La traza de Camila es, pese a todo lo que esos días y su aniversario conllevan, un libro con un trasfondo luminoso y un regusto bastante menos amargo del que parece. Primero porque parte “de la idea de que los cuerpos jóvenes sanan rápido”, de ver cómo fue la continuidad de esas vidas que sobrevivieron (a la experiencia física o emocional de esos días) y cómo siguió todo. Fabbri rompe con la infantilización y la detención del tiempo del concepto les pibes de Cromañón y les brinda, de algún modo, la posibilidad de seguir adelante. De ser mucho más que sobrevivientes.
La aparición de la primera persona, la literatura del yo, un género que Fabbri respeta, pero del que a veces reniega o se aleja, le aportó matices a la crónica periodística. Le permitió explicar el modo en que se vivía esa época y el modo en que se vivió después: una piba de 15 años yendo a una fiesta, terminando en un par de velorios y, poco después, con fobia a los subterráneos y las aglomeraciones de personas. Camila pulió su trabajo con la mirada de María Moreno e Ivana Romero, con lecturas y comentarios de Leila Guerriero, así como otros textos del género que la apasionaron y la animaron a ir por el suyo... que postergó, que dudó, pero que al final concretó.

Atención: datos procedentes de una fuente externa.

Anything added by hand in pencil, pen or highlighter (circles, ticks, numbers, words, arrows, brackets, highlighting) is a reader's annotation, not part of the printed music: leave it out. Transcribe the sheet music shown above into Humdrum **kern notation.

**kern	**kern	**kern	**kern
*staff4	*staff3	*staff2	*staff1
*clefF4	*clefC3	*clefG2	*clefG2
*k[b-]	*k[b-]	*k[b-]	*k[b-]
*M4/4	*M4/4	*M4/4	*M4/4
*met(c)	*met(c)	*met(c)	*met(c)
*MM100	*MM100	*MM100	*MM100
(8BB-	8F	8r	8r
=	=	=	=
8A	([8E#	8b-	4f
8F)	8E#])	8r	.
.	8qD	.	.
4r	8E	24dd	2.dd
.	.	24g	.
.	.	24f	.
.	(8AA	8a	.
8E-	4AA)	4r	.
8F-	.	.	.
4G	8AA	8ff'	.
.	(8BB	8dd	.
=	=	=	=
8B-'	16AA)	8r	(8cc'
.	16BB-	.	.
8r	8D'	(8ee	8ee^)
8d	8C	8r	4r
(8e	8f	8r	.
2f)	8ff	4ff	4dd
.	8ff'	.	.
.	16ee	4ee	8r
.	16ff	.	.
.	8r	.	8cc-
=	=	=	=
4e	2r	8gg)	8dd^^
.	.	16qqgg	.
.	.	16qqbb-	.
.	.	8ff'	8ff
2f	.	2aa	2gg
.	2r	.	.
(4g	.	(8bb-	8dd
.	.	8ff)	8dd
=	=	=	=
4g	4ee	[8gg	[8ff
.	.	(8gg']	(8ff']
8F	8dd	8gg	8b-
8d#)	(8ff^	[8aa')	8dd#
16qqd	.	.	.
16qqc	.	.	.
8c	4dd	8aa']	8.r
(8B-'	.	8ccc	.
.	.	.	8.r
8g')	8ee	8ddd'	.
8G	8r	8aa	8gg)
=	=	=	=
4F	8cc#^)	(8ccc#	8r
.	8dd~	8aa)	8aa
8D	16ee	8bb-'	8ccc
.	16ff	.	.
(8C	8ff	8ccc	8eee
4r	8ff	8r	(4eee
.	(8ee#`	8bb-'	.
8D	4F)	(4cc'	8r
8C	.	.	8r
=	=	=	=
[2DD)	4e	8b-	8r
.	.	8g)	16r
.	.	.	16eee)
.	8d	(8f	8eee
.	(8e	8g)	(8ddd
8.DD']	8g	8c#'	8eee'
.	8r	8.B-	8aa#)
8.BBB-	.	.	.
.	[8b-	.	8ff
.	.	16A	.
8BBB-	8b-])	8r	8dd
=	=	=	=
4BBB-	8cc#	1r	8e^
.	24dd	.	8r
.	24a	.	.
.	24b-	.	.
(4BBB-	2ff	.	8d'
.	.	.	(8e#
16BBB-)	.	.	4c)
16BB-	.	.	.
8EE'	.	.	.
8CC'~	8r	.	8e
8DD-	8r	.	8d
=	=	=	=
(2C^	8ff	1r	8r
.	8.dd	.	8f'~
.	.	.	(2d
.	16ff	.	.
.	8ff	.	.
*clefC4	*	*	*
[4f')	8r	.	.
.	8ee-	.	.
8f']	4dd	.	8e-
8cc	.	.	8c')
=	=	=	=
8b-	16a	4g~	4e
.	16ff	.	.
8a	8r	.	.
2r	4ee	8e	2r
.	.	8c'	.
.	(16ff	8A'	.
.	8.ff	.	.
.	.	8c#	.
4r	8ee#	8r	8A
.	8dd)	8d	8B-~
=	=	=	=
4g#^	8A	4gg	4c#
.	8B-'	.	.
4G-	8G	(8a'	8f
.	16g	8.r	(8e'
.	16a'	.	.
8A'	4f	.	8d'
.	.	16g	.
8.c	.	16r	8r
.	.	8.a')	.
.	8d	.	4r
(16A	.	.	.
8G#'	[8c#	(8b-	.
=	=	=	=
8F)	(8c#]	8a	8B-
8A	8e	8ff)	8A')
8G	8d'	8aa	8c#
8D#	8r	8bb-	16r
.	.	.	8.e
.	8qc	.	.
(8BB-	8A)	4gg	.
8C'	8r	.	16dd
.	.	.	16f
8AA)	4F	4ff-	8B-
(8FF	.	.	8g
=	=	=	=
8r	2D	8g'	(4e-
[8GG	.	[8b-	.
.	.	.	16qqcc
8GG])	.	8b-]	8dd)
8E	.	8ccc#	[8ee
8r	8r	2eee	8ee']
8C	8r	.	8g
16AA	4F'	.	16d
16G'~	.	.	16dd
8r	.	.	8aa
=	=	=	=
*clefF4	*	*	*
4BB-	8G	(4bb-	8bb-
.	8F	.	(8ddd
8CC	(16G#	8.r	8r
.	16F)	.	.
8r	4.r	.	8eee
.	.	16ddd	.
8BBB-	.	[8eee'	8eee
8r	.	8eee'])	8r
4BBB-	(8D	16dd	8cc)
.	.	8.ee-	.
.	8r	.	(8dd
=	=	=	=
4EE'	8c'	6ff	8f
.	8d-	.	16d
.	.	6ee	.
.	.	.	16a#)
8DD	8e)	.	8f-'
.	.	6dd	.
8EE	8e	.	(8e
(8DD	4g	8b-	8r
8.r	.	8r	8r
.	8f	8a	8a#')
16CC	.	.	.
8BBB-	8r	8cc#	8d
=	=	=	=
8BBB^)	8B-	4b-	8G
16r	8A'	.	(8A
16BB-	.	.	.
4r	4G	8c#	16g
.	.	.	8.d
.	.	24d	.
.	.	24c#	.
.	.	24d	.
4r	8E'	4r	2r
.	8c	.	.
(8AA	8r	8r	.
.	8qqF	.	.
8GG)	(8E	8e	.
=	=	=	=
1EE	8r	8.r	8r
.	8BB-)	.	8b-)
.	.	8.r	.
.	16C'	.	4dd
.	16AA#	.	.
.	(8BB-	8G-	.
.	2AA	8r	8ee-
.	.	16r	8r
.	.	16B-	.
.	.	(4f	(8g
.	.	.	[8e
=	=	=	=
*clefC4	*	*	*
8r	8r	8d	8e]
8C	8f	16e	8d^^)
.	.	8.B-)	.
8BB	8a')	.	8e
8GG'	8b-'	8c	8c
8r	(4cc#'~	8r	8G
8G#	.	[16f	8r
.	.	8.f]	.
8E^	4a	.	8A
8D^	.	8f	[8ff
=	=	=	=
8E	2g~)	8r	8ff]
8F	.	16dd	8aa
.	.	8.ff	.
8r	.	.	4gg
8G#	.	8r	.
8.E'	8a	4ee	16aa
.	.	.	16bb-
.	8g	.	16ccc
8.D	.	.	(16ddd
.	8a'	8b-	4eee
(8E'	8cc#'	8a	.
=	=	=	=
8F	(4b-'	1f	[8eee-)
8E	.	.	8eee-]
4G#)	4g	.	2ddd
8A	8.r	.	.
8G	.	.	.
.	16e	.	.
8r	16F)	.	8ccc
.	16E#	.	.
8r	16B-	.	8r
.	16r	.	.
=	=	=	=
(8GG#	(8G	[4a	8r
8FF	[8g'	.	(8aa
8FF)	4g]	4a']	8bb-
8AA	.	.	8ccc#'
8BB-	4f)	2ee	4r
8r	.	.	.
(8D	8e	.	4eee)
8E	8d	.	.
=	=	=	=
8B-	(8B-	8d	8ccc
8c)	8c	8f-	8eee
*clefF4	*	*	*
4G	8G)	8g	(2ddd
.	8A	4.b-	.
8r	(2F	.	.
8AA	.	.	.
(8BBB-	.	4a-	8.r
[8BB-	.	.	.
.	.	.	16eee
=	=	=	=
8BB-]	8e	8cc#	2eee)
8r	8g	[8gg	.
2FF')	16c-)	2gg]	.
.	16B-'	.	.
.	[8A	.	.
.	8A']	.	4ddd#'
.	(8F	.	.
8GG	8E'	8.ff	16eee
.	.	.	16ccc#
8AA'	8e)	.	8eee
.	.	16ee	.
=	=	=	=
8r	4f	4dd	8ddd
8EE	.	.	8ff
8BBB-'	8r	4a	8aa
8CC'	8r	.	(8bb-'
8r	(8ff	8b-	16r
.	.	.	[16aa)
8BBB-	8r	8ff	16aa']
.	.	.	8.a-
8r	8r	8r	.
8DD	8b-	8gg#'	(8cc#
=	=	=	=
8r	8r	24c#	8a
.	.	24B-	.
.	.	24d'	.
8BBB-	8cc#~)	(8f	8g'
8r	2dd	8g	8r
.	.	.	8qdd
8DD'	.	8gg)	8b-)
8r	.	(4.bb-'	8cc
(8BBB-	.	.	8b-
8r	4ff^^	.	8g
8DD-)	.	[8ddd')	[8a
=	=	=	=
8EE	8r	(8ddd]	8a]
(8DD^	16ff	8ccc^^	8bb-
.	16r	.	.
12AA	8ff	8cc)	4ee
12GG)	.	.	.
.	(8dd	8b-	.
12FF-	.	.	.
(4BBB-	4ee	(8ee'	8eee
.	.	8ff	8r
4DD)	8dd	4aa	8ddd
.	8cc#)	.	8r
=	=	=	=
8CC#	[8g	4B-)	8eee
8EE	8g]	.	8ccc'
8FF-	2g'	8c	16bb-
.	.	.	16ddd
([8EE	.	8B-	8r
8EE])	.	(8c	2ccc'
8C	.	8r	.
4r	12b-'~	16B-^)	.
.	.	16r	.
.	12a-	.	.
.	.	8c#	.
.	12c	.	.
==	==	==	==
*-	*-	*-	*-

“Partí de la hipótesis de que los cuerpos jóvenes se curan más rápido, ahí está la luz del libro: chicos que estaban muy graves y que en tres meses estaban empezando las clases; roncos, sin voz, pero en la escuela. Es una frase que le dijo un médico a uno de mis amigos que había estado ahí y quedó grave. Es una frase romántica y trágica a la vez que se juega; y es una guía que puede acompañar la lectura. En la tragedia estuvo, también, lo luminoso: y quería mostrar a la vez el después, cómo siguió luego de esa noche”, cuenta Fabbri.
Camila trabajó los textos desde 2016, cuando empezó a reunirse con las personas que habían atravesado esa época con ella: “Comencé a elaborar preguntas con ellos, y una luego aparece en el libro: cómo le explicás a un chico de 15 años de hoy qué fue Cromañón. Hay una generación que queda ahí en una relación muy directa con el hecho, algo que empieza a pasar físicamente incluso”.
El día que apagaron la luz, como pieza lograda, es un libro cargado y denso, que escapa a la trama y al hecho para afincarse en una lectura muy precisa de lo que significa ser adolescente, de lo que implica la identificación y la necesidad de disolverse en una masa que aporta sentido. Callejeros y Cromañón le aportan el contexto, pero la historia es universal. Por eso, también, sigue impactando quince años mas tarde.